Scottish researchers have genetically modified chickens to produce human proteins in their eggs, which, they say, could offer a cost-effective way to produce certain types of drugs.
During their study, which is reported in the journal BMC Biotechnology, they found that the drugs workd at least as well as the same proteins produced using existing methods.
“We are not yet producing medicines for people, but this study shows that chickens are commercially viable for producing proteins suitable for drug discovery studies and other applications in biotechnology,” says Helen Sang, from the University of Edinburgh’s Roslin Institute.

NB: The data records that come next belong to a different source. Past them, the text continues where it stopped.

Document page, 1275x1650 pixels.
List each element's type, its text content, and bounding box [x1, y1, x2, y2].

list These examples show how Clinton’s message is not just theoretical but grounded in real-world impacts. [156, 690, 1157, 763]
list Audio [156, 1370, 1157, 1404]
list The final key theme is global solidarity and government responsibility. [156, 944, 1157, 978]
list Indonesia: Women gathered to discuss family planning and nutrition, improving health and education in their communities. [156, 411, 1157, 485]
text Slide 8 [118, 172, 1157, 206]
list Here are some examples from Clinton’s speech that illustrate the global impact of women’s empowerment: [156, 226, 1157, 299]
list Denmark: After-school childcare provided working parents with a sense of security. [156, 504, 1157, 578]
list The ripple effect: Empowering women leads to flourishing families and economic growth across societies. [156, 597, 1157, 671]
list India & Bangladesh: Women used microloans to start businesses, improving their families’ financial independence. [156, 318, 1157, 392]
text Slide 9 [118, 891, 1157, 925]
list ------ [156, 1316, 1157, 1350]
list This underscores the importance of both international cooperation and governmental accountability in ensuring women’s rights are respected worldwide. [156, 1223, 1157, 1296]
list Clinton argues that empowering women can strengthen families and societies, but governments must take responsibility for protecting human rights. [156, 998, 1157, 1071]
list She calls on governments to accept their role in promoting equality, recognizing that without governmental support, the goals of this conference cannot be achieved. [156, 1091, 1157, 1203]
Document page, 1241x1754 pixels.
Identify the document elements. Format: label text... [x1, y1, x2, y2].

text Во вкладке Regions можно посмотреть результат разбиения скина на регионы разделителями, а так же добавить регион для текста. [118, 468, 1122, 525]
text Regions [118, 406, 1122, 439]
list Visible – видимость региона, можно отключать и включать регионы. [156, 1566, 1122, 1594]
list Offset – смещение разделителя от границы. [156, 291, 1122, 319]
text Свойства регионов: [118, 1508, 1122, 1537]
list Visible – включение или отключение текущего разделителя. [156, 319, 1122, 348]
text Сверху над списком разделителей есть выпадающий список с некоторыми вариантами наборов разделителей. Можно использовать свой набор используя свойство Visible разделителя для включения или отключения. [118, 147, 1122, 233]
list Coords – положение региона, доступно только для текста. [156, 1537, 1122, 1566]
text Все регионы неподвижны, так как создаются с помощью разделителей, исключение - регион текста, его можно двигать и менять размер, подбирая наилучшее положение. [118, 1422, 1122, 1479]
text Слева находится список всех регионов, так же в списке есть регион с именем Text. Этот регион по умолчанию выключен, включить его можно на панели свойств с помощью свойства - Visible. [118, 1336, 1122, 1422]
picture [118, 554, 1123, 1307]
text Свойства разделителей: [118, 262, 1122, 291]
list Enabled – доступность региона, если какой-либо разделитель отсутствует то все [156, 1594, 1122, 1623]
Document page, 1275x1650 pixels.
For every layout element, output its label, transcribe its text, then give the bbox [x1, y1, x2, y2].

Eggs are already used for growing viruses that are used as vaccines, such as the flu jab. Sang and colleagues say their approach is different because the therapeutic proteins are encoded in the chicken’s DNA and produced as part of the egg white.
Large quantities of the proteins can be recovered from each egg using a simple purification system, they say, and there are no adverse effects on the chickens themselves, which lay eggs as normal.
The work has initially focused on two proteins that are essential to the immune system and have therapeutic potential: the human protein IFNalpha2a, which has powerful antiviral and anti-cancer effects, and the human and pig versions of a protein called macrophage-CSF, which is being developed as a therapy that stimulates damaged tissues to repair themselves.
The researchers found just three eggs were enough to produce a clinically relevant dose of the drug. As chickens can lay up to 300 eggs per year, they say their approach could be more cost-effective than other production methods for some important drugs.
Protein-based drugs, which include antibody therapies such as Avastin and Herceptin, are widely used for treating cancer and other diseases.
For some of these proteins, the only way to produce them with sufficient quality involves mammalian cell culture techniques, which are expensive and have low yields. Other methods require complex purification systems and additional processing techniques, which lifts the cost.
Scientists have previously shown that genetically modified goats, rabbits and chickens can be used to produce protein therapies in their milk or eggs.
The researchers say their new approach is more efficient, produces better yields and is more cost-effective than these previous attempts.
“We have validated the transgenic chicken system for the cost-effective production of pure, high-quality, biologically active proteins for therapeutics and other applications,” they write in their paper.